(Listed records):
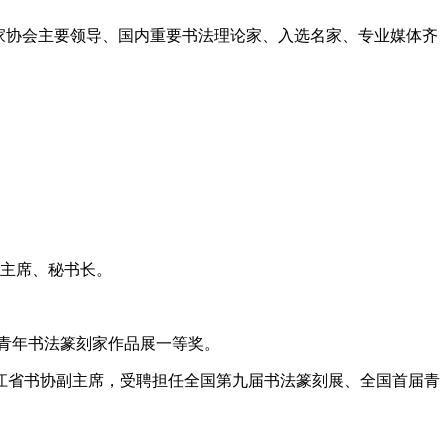
家协会主要领导、国内重要书法理论家、入选名家、专业媒体齐
副主席、秘书长。
中青年书法篆刻家作品展一等奖。
龙江省书协副主席，受聘担任全国第九届书法篆刻展、全国首届青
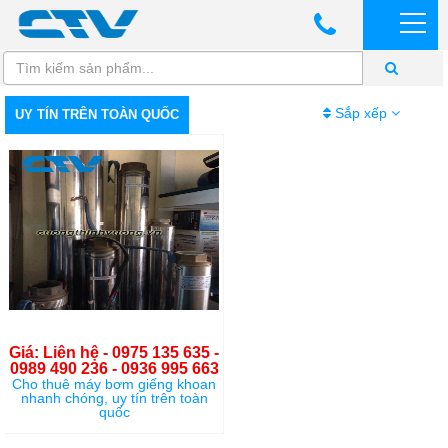
Sắp xếp
UY TÍN TRÊN TOÀN QUỐC
Giá: Liên hệ - 0975 135 635 -
0989 490 236 - 0936 995 663
Cho thuê máy bơm giếng khoan
nhanh chóng, uy tín trên toàn
quốc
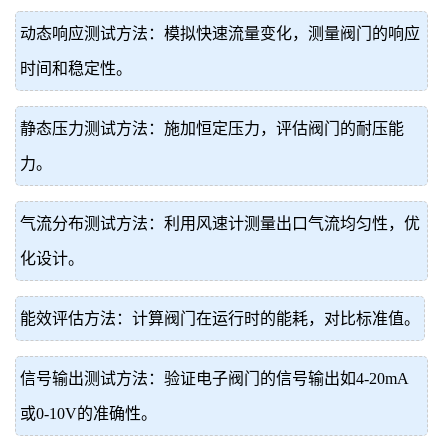
动态响应测试方法：模拟快速流量变化，测量阀门的响应
时间和稳定性。
静态压力测试方法：施加恒定压力，评估阀门的耐压能
力。
气流分布测试方法：利用风速计测量出口气流均匀性，优
化设计。
能效评估方法：计算阀门在运行时的能耗，对比标准值。
信号输出测试方法：验证电子阀门的信号输出如4-20mA
或0-10V的准确性。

(How to complete this task):
The listing must be returned in full and exactly, apart from its pictures.

(Solution):
家协会主要领导、国内重要书法理论家、入选名家、专业媒体齐
副主席、秘书长。
中青年书法篆刻家作品展一等奖。
龙江省书协副主席，受聘担任全国第九届书法篆刻展、全国首届青
Sắp xếp
UY TÍN TRÊN TOÀN QUỐC
Giá: Liên hệ - 0975 135 635 -
0989 490 236 - 0936 995 663
Cho thuê máy bơm giếng khoan
nhanh chóng, uy tín trên toàn
quốc
动态响应测试方法：模拟快速流量变化，测量阀门的响应
时间和稳定性。
静态压力测试方法：施加恒定压力，评估阀门的耐压能
力。
气流分布测试方法：利用风速计测量出口气流均匀性，优
化设计。
能效评估方法：计算阀门在运行时的能耗，对比标准值。
信号输出测试方法：验证电子阀门的信号输出如4-20mA
或0-10V的准确性。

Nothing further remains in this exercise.